Consigne:
Rédigez la suite du texte sur le féminisme, en reprenant après sa dernière phrase.

Être féministe, ça veut dire quoi ?

Toutes les deux semaines dans Popol vs Patriarcat nous explorons les avancées et les embûches auxquelles est confronté le combat féministe, en matière d’égalité économique, de violences sexuelles et politiques, de visibilité dans les médias, dans les représentations sociales et culturelles, dans l’éducation. A nous qui vivons en 2023, il faut bien reconnaître que nos existences sont différentes de celles de nos grands-parents et de nos parents, et en l’occurrence de celles de nos grand-mères et de nos mères. Et ces avancées, nous les devons pour beaucoup au combat féministe, n’en déplaise à ses détracteurs qui jugent que les féministes seraient trop extrêmes, trop violentes, trop sectaires. Mais en ce cas, pourquoi le féminisme n’est pas devenu un mouvement politique majeur, au même titre que le socialisme en son temps ? Ce décalage est d’autant plus incompréhensible et inquiétant que les acquis féministes sont sans cesse menacés (notamment en termes de droits reproductifs) et que le chemin à parcourir pour sortir de la violence patriarcale et coloniale reste encore immense.
Mais qu’est-ce qu’être féministe au fond ? Et surtout comment être une bonne féministe, pour reprendre les termes de Roxanne Gay, dans un monde où s’entrechoquent nos ambivalences et des combats à l’intersection desquels il n’est pas toujours aisé de se positionner. On a vu, par exemple cette semaine, fleurir dans les stories instagram et dans les médias, des vidéos montrant la performance de Rihanna au Superbowl ainsi que la couverture de Vogue où elle apparaît triomphante avec son compagnon, en retrait, portant leur enfant. On a vanté son culot, sa réussite, sa vision féministe de la maternité, le tout accompagné de l’iconographie féministe habituelle, émoji feu, poing levé et girlpower, du “queen” à gogo et de la “badass” en veux-tu en voilà. Jusque-là pas de quoi fouetter un chat, d’autant que chez Popol nous sommes fans de Rihanna et nous nous piquons aussi d’une streetcred féministe irréprochable et tout à fait clinquante.
Seulement voilà, nous défendons aussi une vision du monde écologiste et anticapitaliste, or le Superbowl est une aberration écologique qui voit affluer des milliardaires en jet privé par centaines. Quant à la couverture de Vogue, on peut certainement y voir une inversion des rôles salutaires : pour une fois que les hommes tiennent le rôle du factotum ! On peut tout autant trouver que cette photo véhicule une vision rétrograde du destin féminin encore et toujours associé à la maternité. Il est important de valoriser la puissance des femmes, leur éclat, leur capacité à gagner plus que les hommes, de réussir, d’avoir des enfants quand elles veulent, comme elles veulent. Et cela passe par les représentations et donc les livres, les films, la musique, les réseaux sociaux, les médias. Mais au-delà de cette imagerie, qu’en est-il de celles qui ne deviendront jamais riches et puissantes ? Celles qui ne se sentiront jamais à l’aise dans leur corps ? Celles qui seront toujours seules sur la photo ? Celles qui ne seront jamais mères ? Parce qu’elles ne le peuvent pas, parce qu’elles ne le souhaitent pas ? Ne sont-elles pas des “queen” elles aussi ? Leur vie n’est-elle pas féministe à elles aussi ?

Contenu des données:
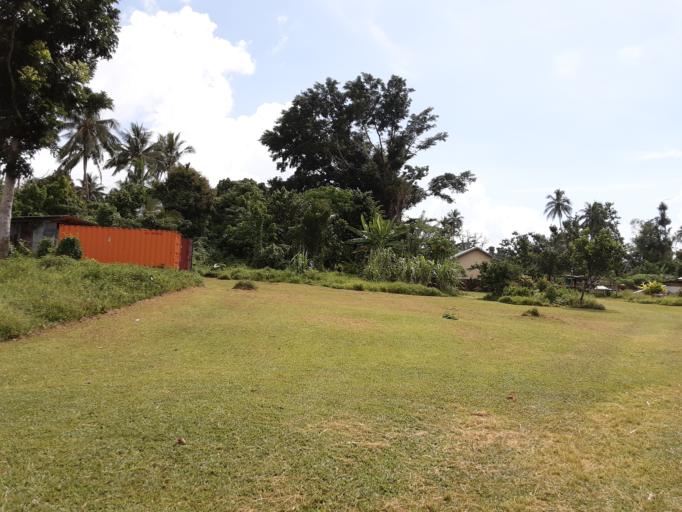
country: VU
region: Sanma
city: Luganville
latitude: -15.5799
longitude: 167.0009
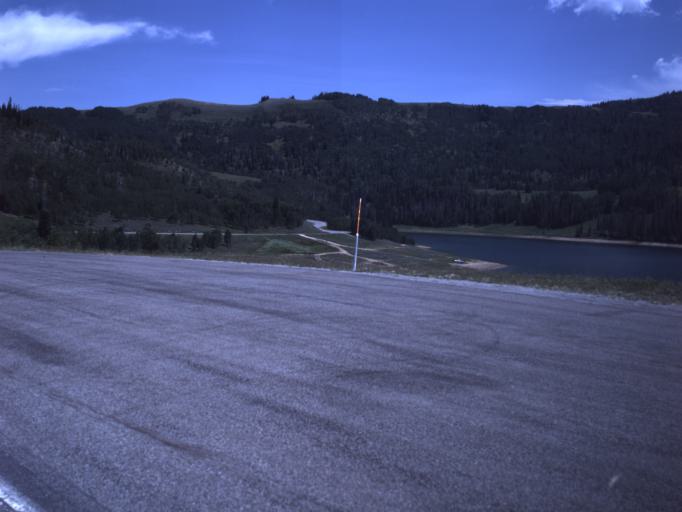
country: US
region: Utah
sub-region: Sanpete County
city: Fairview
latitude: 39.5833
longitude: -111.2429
...
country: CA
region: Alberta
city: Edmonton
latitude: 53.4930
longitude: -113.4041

Réponse attendue:
Il ne s’agit pas de stigmatiser quiconque, ni Rihanna, ni les mères de famille, ni de se priver d’une bonne soirée devant le superbowl, pas plus que de jouer les gâtes-sauces des réseaux sociaux. Nous avons désespérément besoin de rôles modèles et tant mieux si la performance de Rihanna peut faire bouger les lignes. Mais il est toujours bon de se rappeler que le féminisme n’est pas seulement l’idéologie qui peuple nos feed numériques, qu’il ne s’incarne pas seulement dans le dernier podcast à la mode (mais continuer à écouter Popol !), dans la valorisation de la puissance qui n’est jamais qu’une manière trouvée par le capitalisme pour se faufiler jusque dans nos combats. Ce n’est pas non plus une pensée accommodante censée nous permettre de continuer à contempler nos contradictions tout en faisant l’économie d’un véritable affranchissement dont on sent tout.e.s qu’il ne va pas être toujours si confo que ça. Si l’on veut vivre dans un monde plus inclusif, où le féminisme ne sera plus seulement un combat ou une aubaine éditoriale mais un mode de vie et une vision du monde généreuse et juste, alors il faut de temps en temps savoir où porter le regard. Vers le travail des militantes du planning familial. Celui des instit. Celui des employées de mairie. Celui des sages-femmes. Celui des éducatrices spécialisées. Celui des militantes associatives. Celui des attachées parlementaires.
Il n’y a pas de bonne ou de mauvaise manière d’être féministe, mais une chose est sûre, si l’on veut que la lutte avance, si l’on veut vivre dans un monde moins violent alors il nous faut investir le féminisme dans une perspective politique. Où que l’on se situe sur l’échelle des privilèges, quel que soit le temps qu’on souhaite lui consacrer (et on a le droit de ne vouloir/pouvoir lui en accorder), la manière dont on veut le penser et l’incarner, les contradictions personnelles qu’on aurait envie d’y résoudre pour son propre compte, notre féminisme ne peut plus faire l’économie du réel et du politique !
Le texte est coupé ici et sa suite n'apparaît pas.